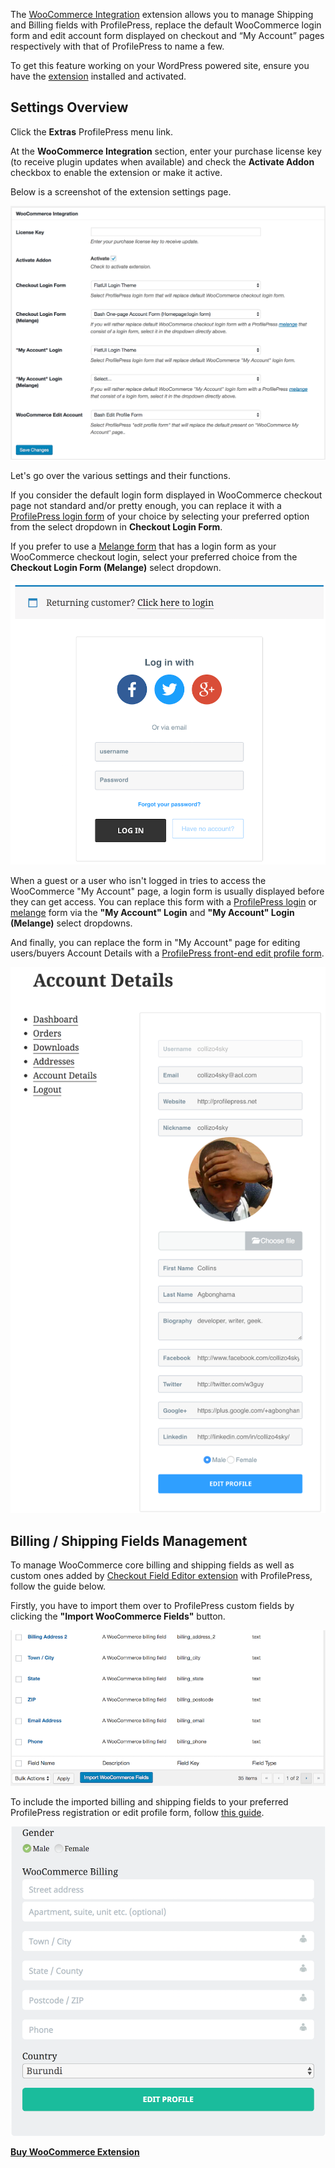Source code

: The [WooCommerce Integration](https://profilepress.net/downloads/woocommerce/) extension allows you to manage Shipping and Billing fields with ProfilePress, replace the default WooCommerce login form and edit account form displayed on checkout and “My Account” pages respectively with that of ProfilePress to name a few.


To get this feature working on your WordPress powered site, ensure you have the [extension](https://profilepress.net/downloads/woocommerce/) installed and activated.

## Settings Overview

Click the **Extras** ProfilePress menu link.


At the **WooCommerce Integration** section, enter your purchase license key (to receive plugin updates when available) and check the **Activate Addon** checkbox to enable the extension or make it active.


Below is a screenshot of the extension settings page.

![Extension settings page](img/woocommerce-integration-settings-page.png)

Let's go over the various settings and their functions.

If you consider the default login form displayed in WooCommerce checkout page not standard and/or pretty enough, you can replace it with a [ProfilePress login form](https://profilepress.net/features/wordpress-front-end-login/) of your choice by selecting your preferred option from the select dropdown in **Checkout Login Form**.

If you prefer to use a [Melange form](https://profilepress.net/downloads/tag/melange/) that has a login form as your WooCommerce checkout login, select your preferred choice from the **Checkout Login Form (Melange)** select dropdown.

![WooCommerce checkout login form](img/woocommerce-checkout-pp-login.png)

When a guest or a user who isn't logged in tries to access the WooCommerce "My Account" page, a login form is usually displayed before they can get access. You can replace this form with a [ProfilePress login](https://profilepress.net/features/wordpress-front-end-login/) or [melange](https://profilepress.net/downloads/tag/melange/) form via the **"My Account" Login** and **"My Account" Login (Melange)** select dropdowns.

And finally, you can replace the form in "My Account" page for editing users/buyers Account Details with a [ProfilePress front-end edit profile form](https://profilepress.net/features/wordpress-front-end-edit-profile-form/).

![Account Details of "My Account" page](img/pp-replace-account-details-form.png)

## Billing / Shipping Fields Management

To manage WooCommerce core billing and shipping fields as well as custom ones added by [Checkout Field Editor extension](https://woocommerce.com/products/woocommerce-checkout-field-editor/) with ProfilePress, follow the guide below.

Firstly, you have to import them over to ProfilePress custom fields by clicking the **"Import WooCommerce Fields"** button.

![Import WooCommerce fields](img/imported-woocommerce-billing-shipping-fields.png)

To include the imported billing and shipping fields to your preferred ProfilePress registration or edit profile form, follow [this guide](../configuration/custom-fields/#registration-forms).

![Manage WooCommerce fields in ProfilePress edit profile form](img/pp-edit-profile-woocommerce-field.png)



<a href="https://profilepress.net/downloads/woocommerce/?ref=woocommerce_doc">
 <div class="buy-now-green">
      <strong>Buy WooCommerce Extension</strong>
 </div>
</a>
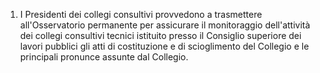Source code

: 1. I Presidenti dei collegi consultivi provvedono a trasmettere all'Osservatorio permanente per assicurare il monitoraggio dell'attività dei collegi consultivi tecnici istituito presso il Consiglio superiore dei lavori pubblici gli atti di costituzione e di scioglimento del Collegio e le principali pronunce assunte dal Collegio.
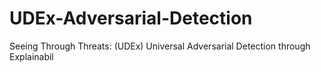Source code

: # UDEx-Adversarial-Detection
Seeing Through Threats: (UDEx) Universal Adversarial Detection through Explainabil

Exercise directions: Copy all of the material above word for word, leaving out the pictures.

Reply to the exercise:
Source code

: The [WooCommerce Integration](https://profilepress.net/downloads/woocommerce/) extension allows you to manage Shipping and Billing fields with ProfilePress, replace the default WooCommerce login form and edit account form displayed on checkout and “My Account” pages respectively with that of ProfilePress to name a few.


To get this feature working on your WordPress powered site, ensure you have the [extension](https://profilepress.net/downloads/woocommerce/) installed and activated.

## Settings Overview

Click the **Extras** ProfilePress menu link.


At the **WooCommerce Integration** section, enter your purchase license key (to receive plugin updates when available) and check the **Activate Addon** checkbox to enable the extension or make it active.


Below is a screenshot of the extension settings page.

![Extension settings page](img/woocommerce-integration-settings-page.png)

Let's go over the various settings and their functions.

If you consider the default login form displayed in WooCommerce checkout page not standard and/or pretty enough, you can replace it with a [ProfilePress login form](https://profilepress.net/features/wordpress-front-end-login/) of your choice by selecting your preferred option from the select dropdown in **Checkout Login Form**.

If you prefer to use a [Melange form](https://profilepress.net/downloads/tag/melange/) that has a login form as your WooCommerce checkout login, select your preferred choice from the **Checkout Login Form (Melange)** select dropdown.

![WooCommerce checkout login form](img/woocommerce-checkout-pp-login.png)

When a guest or a user who isn't logged in tries to access the WooCommerce "My Account" page, a login form is usually displayed before they can get access. You can replace this form with a [ProfilePress login](https://profilepress.net/features/wordpress-front-end-login/) or [melange](https://profilepress.net/downloads/tag/melange/) form via the **"My Account" Login** and **"My Account" Login (Melange)** select dropdowns.

And finally, you can replace the form in "My Account" page for editing users/buyers Account Details with a [ProfilePress front-end edit profile form](https://profilepress.net/features/wordpress-front-end-edit-profile-form/).

![Account Details of "My Account" page](img/pp-replace-account-details-form.png)

## Billing / Shipping Fields Management

To manage WooCommerce core billing and shipping fields as well as custom ones added by [Checkout Field Editor extension](https://woocommerce.com/products/woocommerce-checkout-field-editor/) with ProfilePress, follow the guide below.

Firstly, you have to import them over to ProfilePress custom fields by clicking the **"Import WooCommerce Fields"** button.

![Import WooCommerce fields](img/imported-woocommerce-billing-shipping-fields.png)

To include the imported billing and shipping fields to your preferred ProfilePress registration or edit profile form, follow [this guide](../configuration/custom-fields/#registration-forms).

![Manage WooCommerce fields in ProfilePress edit profile form](img/pp-edit-profile-woocommerce-field.png)



<a href="https://profilepress.net/downloads/woocommerce/?ref=woocommerce_doc">
 <div class="buy-now-green">
      <strong>Buy WooCommerce Extension</strong>
 </div>
</a>
Source code

: 1. I Presidenti dei collegi consultivi provvedono a trasmettere all'Osservatorio permanente per assicurare il monitoraggio dell'attività dei collegi consultivi tecnici istituito presso il Consiglio superiore dei lavori pubblici gli atti di costituzione e di scioglimento del Collegio e le principali pronunce assunte dal Collegio.
Source code

: # UDEx-Adversarial-Detection
Seeing Through Threats: (UDEx) Universal Adversarial Detection through Explainabil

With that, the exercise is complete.